By Dan Johnson, ITA Director of Communications & Marketing
In college, Nicole Gibbs made a name for herself with her outstanding on-court accomplishments.
Three years at Stanford saw Gibbs take home two NCAA national singles championships (2012, 2013), one doubles championship (2012) and help guide the Cardinal to the 2013 NCAA National Championship.
Today, Gibbs is carving out a nice career on the Women’s Tennis Association (WTA) Tour, while at the same time, elevating her personal profile by deftly using social media to speak out on political and social issues.
Recently, Gibbs spoke with the ITA on a number of subjects, including her use of social media and early thoughts on her 2017 season.
Question: You were quoted in the official ITA Ann Lebedeff Leadership Award release. What’s your take on the creation of the award and what it stands for?
Answer: From my vantage point, it’s cool to see the ITA Ann Lebedeff Leadership Award encourage student-athletes to become involved in their communities and use their voice; it’s something I wish I’d done earlier.
Q: Was it difficult for you to commit to putting your thoughts on political and social issues out there on social media?
A: In a sense, it was hard to break the seal and start the narrative. To go from a persona that was shooting the middle, I can now actually be myself and I can share my opinions and I may risk ostracizing some fans, but standing up for what I believe in has helped me develop my brand as a tennis player. Since I started speaking out, there was a great profile done on me by The New Yorker.
Q: Have you received any feedback from the players in the locker room?
A: Honestly, it doesn’t come up that much. I played against Serena (Williams) at the Australian Open and she was asked about how I’d be vocalizing my opinions and she was very positive and said she admired what I was doing. To hear my personal hero back up what I’m doing was very validating and an incredible feeling.
Q: What’s the overall response to your posts been like?
A: Everything I post in terms of opinions, I receive a mix. It’s mostly support; obviously, people are following me for that reason. And then there's some that disagree and will say that they think I shouldn’t vocalize my opinion as an athlete.
There’s a couple of ways to view negative comments. Some are just disagreeing to disagree and trolling, and then there’s some people that disagree with a stance, but are helping create a dialogue and that can be a powerful tool. It’s important to distinguish between the two.
Q: In terms of on the court, how do you view the start of your 2017 season?
A: Reaching my second-ever third round at a (grand) slam was definitely the way I wanted to start the year. I’m really happy to start on a positive note and gives me a lot to build on. Playing Serena on Laver was overwhelming; I tried to go into it playing my game and not worried about the outcome; the worst scenario would’ve been losing 6-0, 6-0, and that wouldn’t have been the first time Serena’s done that to an opponent. I tried to soak up the environment and gave myself a lot to build on, and I’ll feel differently the next time I step onto Laver.

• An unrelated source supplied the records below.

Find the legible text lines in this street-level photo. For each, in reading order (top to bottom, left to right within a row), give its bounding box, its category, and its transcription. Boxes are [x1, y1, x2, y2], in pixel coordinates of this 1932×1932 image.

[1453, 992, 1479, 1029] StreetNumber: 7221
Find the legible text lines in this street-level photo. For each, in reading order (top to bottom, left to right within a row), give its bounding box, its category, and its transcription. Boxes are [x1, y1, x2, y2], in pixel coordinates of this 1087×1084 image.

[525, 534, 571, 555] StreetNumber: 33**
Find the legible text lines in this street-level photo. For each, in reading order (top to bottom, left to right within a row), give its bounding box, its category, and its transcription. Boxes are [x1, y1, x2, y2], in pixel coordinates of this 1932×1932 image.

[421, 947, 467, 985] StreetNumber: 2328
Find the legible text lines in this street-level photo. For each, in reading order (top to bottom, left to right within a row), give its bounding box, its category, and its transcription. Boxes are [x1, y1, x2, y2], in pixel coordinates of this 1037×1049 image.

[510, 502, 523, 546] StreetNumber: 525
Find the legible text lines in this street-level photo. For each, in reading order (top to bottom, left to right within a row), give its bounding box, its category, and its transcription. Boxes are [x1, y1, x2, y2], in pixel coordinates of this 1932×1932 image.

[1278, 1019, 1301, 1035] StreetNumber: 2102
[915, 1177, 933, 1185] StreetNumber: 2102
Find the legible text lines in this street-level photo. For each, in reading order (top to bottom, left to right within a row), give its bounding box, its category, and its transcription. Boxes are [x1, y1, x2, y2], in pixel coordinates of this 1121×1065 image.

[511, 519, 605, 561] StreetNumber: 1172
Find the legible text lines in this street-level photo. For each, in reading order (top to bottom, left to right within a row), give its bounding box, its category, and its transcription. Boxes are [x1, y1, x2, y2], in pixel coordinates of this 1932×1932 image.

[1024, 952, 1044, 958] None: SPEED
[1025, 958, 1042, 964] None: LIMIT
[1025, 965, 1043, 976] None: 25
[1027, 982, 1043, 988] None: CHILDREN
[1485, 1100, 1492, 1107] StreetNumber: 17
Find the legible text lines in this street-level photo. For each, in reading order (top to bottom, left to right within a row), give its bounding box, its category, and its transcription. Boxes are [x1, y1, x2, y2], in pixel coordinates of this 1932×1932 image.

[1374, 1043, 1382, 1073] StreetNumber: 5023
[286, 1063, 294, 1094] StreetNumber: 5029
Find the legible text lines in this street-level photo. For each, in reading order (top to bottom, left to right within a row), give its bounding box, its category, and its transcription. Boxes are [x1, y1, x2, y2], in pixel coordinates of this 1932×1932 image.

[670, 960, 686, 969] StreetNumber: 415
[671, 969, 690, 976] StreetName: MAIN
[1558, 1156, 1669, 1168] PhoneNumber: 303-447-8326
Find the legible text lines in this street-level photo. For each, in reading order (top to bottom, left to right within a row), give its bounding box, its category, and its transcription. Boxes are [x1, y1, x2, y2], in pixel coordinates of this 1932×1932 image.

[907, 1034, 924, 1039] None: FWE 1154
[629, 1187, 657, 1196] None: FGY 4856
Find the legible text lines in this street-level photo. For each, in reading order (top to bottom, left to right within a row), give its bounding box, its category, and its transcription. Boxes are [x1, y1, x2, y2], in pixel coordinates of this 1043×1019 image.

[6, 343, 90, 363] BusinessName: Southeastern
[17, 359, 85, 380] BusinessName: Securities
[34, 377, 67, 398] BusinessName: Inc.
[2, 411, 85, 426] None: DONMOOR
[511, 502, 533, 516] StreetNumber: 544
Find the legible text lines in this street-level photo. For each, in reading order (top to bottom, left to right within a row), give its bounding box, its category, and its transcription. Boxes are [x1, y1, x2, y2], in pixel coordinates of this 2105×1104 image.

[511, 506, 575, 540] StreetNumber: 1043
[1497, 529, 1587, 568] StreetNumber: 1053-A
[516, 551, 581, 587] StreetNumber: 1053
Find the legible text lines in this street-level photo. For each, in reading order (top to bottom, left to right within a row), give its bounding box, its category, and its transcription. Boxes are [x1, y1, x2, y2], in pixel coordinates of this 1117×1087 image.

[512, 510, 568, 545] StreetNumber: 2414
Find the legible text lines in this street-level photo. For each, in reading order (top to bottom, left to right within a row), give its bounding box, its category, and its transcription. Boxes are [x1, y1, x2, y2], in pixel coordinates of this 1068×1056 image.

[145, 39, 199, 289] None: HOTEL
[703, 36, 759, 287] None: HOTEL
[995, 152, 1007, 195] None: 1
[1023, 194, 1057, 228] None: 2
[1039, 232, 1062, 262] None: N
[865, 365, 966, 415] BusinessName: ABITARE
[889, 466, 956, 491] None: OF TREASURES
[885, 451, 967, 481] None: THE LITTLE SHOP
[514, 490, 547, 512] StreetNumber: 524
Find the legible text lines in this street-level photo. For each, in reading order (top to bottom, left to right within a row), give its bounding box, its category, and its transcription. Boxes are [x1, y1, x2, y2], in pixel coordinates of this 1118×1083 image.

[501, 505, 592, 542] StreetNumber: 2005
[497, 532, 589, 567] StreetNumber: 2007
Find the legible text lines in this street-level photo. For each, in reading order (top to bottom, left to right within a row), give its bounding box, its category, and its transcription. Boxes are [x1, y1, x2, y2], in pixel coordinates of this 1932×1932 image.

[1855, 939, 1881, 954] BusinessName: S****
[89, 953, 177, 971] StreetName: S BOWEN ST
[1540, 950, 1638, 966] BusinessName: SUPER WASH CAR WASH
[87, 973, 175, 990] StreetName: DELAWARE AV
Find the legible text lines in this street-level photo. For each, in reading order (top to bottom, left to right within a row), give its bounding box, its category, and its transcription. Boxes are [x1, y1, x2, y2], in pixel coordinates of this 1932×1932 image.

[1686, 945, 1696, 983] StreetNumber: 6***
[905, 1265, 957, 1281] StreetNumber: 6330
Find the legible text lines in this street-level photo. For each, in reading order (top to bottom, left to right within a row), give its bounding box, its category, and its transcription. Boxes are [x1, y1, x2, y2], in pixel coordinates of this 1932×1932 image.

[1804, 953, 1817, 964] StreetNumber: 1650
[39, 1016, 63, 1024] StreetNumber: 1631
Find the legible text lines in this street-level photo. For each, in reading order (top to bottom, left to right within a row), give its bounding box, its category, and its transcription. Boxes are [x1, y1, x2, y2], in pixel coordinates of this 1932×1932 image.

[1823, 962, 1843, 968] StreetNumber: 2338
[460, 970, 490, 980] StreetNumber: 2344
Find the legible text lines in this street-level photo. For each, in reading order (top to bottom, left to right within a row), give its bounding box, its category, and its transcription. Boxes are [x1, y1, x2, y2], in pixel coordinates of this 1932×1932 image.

Q: What did you learn from that match against Serena?
A: I learned a lot about how to frame matches like that. In the past, I got stage fright and had not played well. I learned about what going into a match with nothing to lose will do for me going forward in my career. When I take on another player on center court, I want to make it really competitive. I feel like I belong there, it’s a matter of getting the reps in.
Q: In the second round at the Australian Open, you took on another former college tennis star, Irina Falconi. What was experience like?
A: First of all, it was awesome to have three former college tennis players in the second round. Jennifer Brady got to the fourth round and it really is a reflection on how well college tennis develops players. In terms of the Falconi match, it’s always stressful going up against a fellow American. I really committed to playing from the beginning of the match to the end and that’s what pushed me past the finish line. She’s a great player and ambassador for the sport. We’re good friends off the court, so it was cool to play a college tennis match in a great environment.
Q: How did attending Stanford prepare you for life on the pro tour?
A: College helped me develop into a balanced person. The tour is not just tennis; you have to a CEO, self-marketer, a good business person, make public appearances and work with sponsors. The idea of athletics as a full-time profession is lost on people; they think you just go out and play your sport. Having a near-Economics degree from Stanford has been so valuable to me. In terms of playing tennis at Stanford, it enabled me to work on my social skills and being a part of a team transformed me into a well-rounded person.